Surnommés les « ya-ya », ces Français parlant une langue semblable à celle de l’ennemi heurtent d’abord les habitants du Sud-Ouest.

« Il serait absurde de croire que le fait de parler l’alsacien implique que l’on a des sentiments allemands », insista, dans un courrier aux maires, le préfet de Dordogne, refusant que ces réfugiés soient traités de « boches ».

Pour les adultes ayant tout abandonné, l’adaptation est dure. « On a logé les évacués où on pouvait, dans des pièces, des locaux vacants, souvent désaffectés », expliquent François et Catherine Schunck, spécialistes du sujet.

Mais pour le lycéen Hirlimann, dont la photo sur un pont de Périgueux, parue dans le magazine Match, symbolisera le visage des évacués alsaciens, ce sera « les grandes vacances » dont il gardait « un bon souvenir », estime son fils.

« A Périgueux, naît chaque jour un petit Strasbourgeois », écrivait l’ancêtre de Paris-Match.
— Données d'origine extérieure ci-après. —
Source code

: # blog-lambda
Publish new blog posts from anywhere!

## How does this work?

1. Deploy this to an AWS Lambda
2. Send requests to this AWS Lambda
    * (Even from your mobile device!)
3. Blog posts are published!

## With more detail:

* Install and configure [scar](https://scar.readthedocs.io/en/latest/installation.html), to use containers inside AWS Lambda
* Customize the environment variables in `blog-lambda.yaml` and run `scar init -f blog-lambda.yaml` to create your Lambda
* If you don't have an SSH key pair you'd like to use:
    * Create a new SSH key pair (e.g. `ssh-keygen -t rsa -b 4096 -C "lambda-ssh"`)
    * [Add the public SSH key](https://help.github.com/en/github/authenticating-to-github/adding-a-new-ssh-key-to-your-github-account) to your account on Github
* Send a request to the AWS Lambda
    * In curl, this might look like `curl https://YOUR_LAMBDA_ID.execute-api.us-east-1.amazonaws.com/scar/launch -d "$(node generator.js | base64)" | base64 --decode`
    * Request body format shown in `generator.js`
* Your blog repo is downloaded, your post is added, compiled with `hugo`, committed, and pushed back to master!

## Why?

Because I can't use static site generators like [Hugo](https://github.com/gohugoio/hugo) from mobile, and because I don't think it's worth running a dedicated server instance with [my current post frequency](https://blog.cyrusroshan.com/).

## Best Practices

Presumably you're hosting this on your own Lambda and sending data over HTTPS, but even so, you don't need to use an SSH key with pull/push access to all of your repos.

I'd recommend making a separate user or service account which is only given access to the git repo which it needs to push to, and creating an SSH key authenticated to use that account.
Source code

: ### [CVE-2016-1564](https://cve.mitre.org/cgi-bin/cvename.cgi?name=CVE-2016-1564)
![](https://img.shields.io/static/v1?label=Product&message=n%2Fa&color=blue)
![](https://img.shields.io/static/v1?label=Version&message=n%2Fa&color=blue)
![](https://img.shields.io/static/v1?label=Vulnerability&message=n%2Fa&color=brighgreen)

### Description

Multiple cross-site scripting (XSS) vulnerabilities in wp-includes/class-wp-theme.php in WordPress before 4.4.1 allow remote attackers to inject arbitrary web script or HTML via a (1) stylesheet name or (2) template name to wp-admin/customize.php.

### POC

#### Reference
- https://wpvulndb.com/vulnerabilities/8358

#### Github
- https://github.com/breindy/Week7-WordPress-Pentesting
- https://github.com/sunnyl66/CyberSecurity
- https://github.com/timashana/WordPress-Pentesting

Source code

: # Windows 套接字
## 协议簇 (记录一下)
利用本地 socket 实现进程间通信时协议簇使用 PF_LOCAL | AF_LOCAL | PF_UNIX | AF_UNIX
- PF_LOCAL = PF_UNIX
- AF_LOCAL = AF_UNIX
La vie alsacienne s’ancre sur les terres d’exil, le conseil municipal se délocalise et le Racing club de Strasbourg rechausse les crampons pour devenir… champion de Dordogne de football.

Jusqu’à la défaite française. Considérant l’Alsace-Moselle comme allemande, le régime nazi veut que les Alsaciens rentrent au bercail, ce que la plupart feront, accueillis en grande pompe par les militaires d’Hitler.

Environ 30 % des Strasbourgeois ne seraient pas revenus, car ils étaient indésirables parce que juifs ou Français « de l’intérieur », entrés dans la résistance ou avaient recommencé leur vie.

Entre mariages et amitiés, des liens durables sont nés de cette année d’exil. De nombreuses communes évacuées sont jumelées avec leur « hôte » de 1939, Strasbourg et Périgueux sont « villes soeurs ».

La Moselle va commémorer les 80 ans de cet « exil intérieur » avec le voyage d’une délégation dans la Vienne, tandis qu’ailleurs des rencontres ou expositions sont organisées.

En Dordogne, Saint-Cyprien vient de recevoir une statue d’Alsacienne en grès rose des Vosges. « Tous les ans, voire deux fois par an, on a des gens qui vont voir des amis de Mackenheim, ou l’inverse », explique le maire-adjoint Jean-Pierre Servoir.